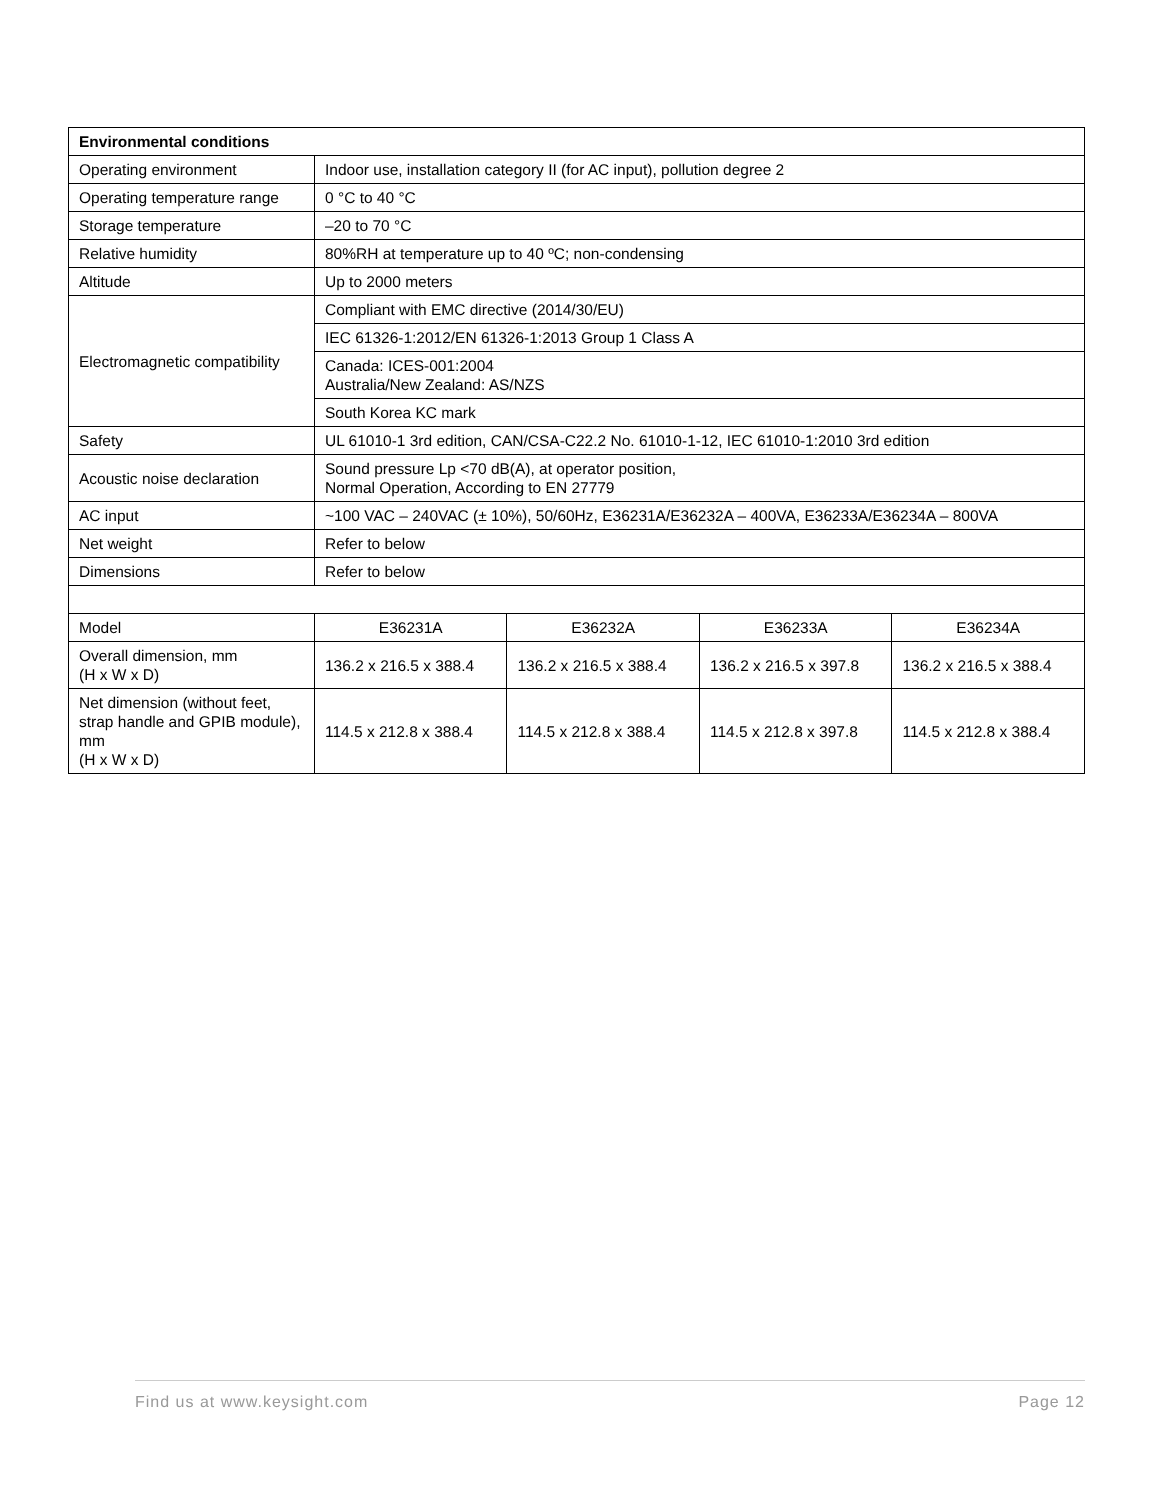| Environmental conditions | | | | |
| Operating environment | Indoor use, installation category II (for AC input), pollution degree 2 | | | |
| Operating temperature range | 0 °C to 40 °C | | | |
| Storage temperature | –20 to 70 °C | | | |
| Relative humidity | 80%RH at temperature up to 40 ºC; non-condensing | | | |
| Altitude | Up to 2000 meters | | | |
| Electromagnetic compatibility | Compliant with EMC directive (2014/30/EU) | | | |
| | IEC 61326-1:2012/EN 61326-1:2013 Group 1 Class A | | | |
| | Canada: ICES-001:2004 Australia/New Zealand: AS/NZS | | | |
| | South Korea KC mark | | | |
| Safety | UL 61010-1 3rd edition, CAN/CSA-C22.2 No. 61010-1-12, IEC 61010-1:2010 3rd edition | | | |
| Acoustic noise declaration | Sound pressure Lp <70 dB(A), at operator position, Normal Operation, According to EN 27779 | | | |
| AC input | ~100 VAC – 240VAC (± 10%), 50/60Hz, E36231A/E36232A – 400VA, E36233A/E36234A – 800VA | | | |
| Net weight | Refer to below | | | |
| Dimensions | Refer to below | | | |
| Model | E36231A | E36232A | E36233A | E36234A |
| Overall dimension, mm (H x W x D) | 136.2 x 216.5 x 388.4 | 136.2 x 216.5 x 388.4 | 136.2 x 216.5 x 397.8 | 136.2 x 216.5 x 388.4 |
| Net dimension (without feet, strap handle and GPIB module), mm (H x W x D) | 114.5 x 212.8 x 388.4 | 114.5 x 212.8 x 388.4 | 114.5 x 212.8 x 397.8 | 114.5 x 212.8 x 388.4 |
Find us at www.keysight.com Page 12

[Aim of the exercise] Omit the pictures, then set down all the remaining data exactly as given.

[Problem solution]
| Environmental conditions | | | | |
| Operating environment | Indoor use, installation category II (for AC input), pollution degree 2 | | | |
| Operating temperature range | 0 °C to 40 °C | | | |
| Storage temperature | –20 to 70 °C | | | |
| Relative humidity | 80%RH at temperature up to 40 ºC; non-condensing | | | |
| Altitude | Up to 2000 meters | | | |
| Electromagnetic compatibility | Compliant with EMC directive (2014/30/EU) | | | |
| | IEC 61326-1:2012/EN 61326-1:2013 Group 1 Class A | | | |
| | Canada: ICES-001:2004 Australia/New Zealand: AS/NZS | | | |
| | South Korea KC mark | | | |
| Safety | UL 61010-1 3rd edition, CAN/CSA-C22.2 No. 61010-1-12, IEC 61010-1:2010 3rd edition | | | |
| Acoustic noise declaration | Sound pressure Lp <70 dB(A), at operator position, Normal Operation, According to EN 27779 | | | |
| AC input | ~100 VAC – 240VAC (± 10%), 50/60Hz, E36231A/E36232A – 400VA, E36233A/E36234A – 800VA | | | |
| Net weight | Refer to below | | | |
| Dimensions | Refer to below | | | |
| Model | E36231A | E36232A | E36233A | E36234A |
| Overall dimension, mm (H x W x D) | 136.2 x 216.5 x 388.4 | 136.2 x 216.5 x 388.4 | 136.2 x 216.5 x 397.8 | 136.2 x 216.5 x 388.4 |
| Net dimension (without feet, strap handle and GPIB module), mm (H x W x D) | 114.5 x 212.8 x 388.4 | 114.5 x 212.8 x 388.4 | 114.5 x 212.8 x 397.8 | 114.5 x 212.8 x 388.4 |
Find us at www.keysight.com Page 12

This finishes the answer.